Simply put, for the vast majority of product-based companies, freight is the one category that is inefficient from a contract perspective. At first thought, this might not make sense as efficiencies and cost savings typically come from good planning, but this is precisely why you can often get significantly better rates spot-buying your freight than contracting it.
To see this, you have to look at the situation from your carrier’s viewpoint. It is most efficient, and most profitable, when it’s trucks are kept full. Your contracts keep your carrier’s trucks full at most half the time. Specifically, your contracts keep your carrier’s trucks full from point A to point B. Maybe it has a few pallets to take back to point A, but that doesn’t fill the truck, and it’s only efficient (from your point of view) if the carrier waits until the truck is full to take the pallets back. In order to maximize efficiency and profitability, the carrier needs business from point B back to point A. The chances of the carrier getting precisely this business when competing against 70,000 other carriers and only getting called to the bid on one of every 10,000 or 20,000 freight contracts being tendered are probably 40,000 to 1. Not good odds.
Plus, even if the carrier’s lucky enough to get business that geographically fills, say, 80% of the route from B back to A, chances are the timing doesn’t line up right and the truck ends up sitting idle for a few days on a regular basis, which also takes away from efficiency or profitability.
Because of this, and because of the fact that the carriers have to hedge their bets when you ask them to contract three, six, and twelve months out, you end up paying, on average 14%-15% more for contracted freight than you do freight purchased efficiently on the spot market (if you know what you are doing or use a good freight brokerage). In particular, even if you’ve done a great job on your contract, you’re probably paying, on average, over $1,400 for a load that you could get for $1,300 or less on the spot market.
That’s why Sean Devine and John Labrie, each with over a decade of transportation sourcing and optimization (at CombineNet, Emptoris, and Con-Way), built BuyTruckload.com — the first automated truckload brokerage service. This service, built on an advanced real-time truckload optimization model, takes your requirements, searches their database of over 70,000 carriers (and current spot market prices) across the United States (each with an average of 4 trucks), and gets you a quote that is, on average, $100 less than you would expect to get otherwise (buying yourself with a limited selection of carriers), and $200 less than you would if you were contracting months in advance (based on an average truckload price of $1,400+ and an average savings of 15%).

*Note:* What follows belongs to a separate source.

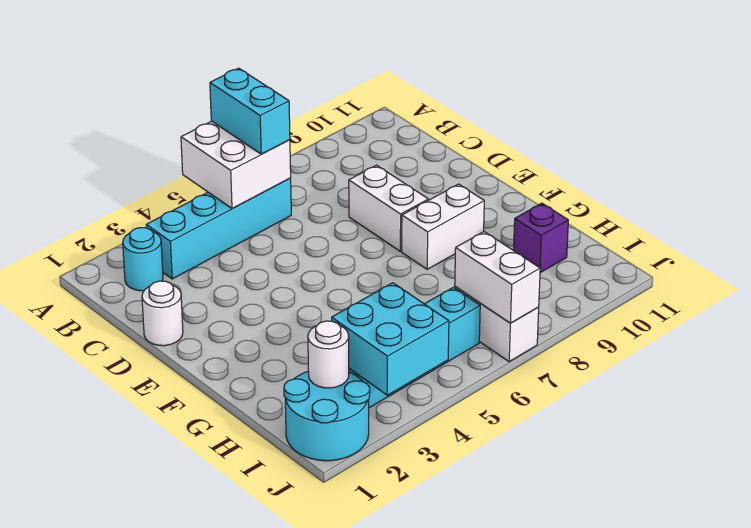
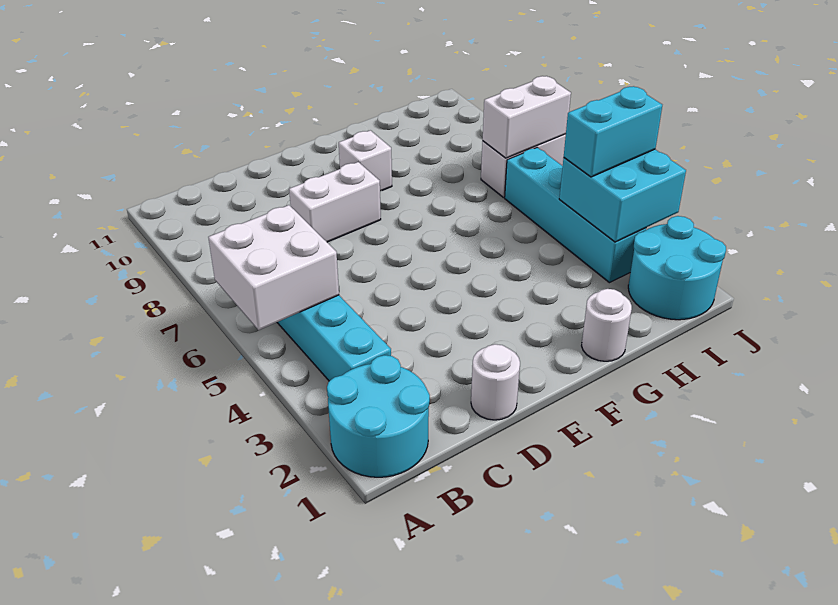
cyan brick A6:B6 level 3 -> cyan brick I4:J4 level 3
cyan round brick B2 level 1 -> cyan round brick A1:B2 level 1
white brick F8:F9 level 1 -> white brick F9 level 1
purple brick H10 level 1 -> none
white round brick I2 level 2 -> white round brick G1 level 1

It’s quick, simple, and almost obvious — and that’s what makes it so useful. As a buyer, all you have to do is define the acceptable authority types (contract, common, broker), the acceptable / required equipment types (bus, van, flatbed, refrigerated, dry van, etc. — they allow for 16 different types), the cargo authorities (private, property, etc.), the safety alerts you will (not) accept (unsafe driving, driver fitness, etc.), the required number of power units, and where you need the trucks and the system will identify the relevant carriers. Define your shipping requirements, and it will generate binding quotes. It’s that simple, and if you use the right mix of contract and spot-buy freight, it could save you a lot of money.
Please note that the right mix is key! Even if the 15% savings are there for you, it’s probably not a good idea to put all of your freight on the spot market. You need to know you have enough reserved freight for critical products (at critical times) and carriers need to know they have enough baseline business to sustain themselves. the doctor‘s gut is that you probably want a 2 to 1 ratio between contract and spot market, on average. In some industries and/or categories, this ratio will be higher (because, let’s face it, you don’t care if you get those office supplies a day late), and in others it will be lower. But a 2 to 1 ratio is probably a good starting point.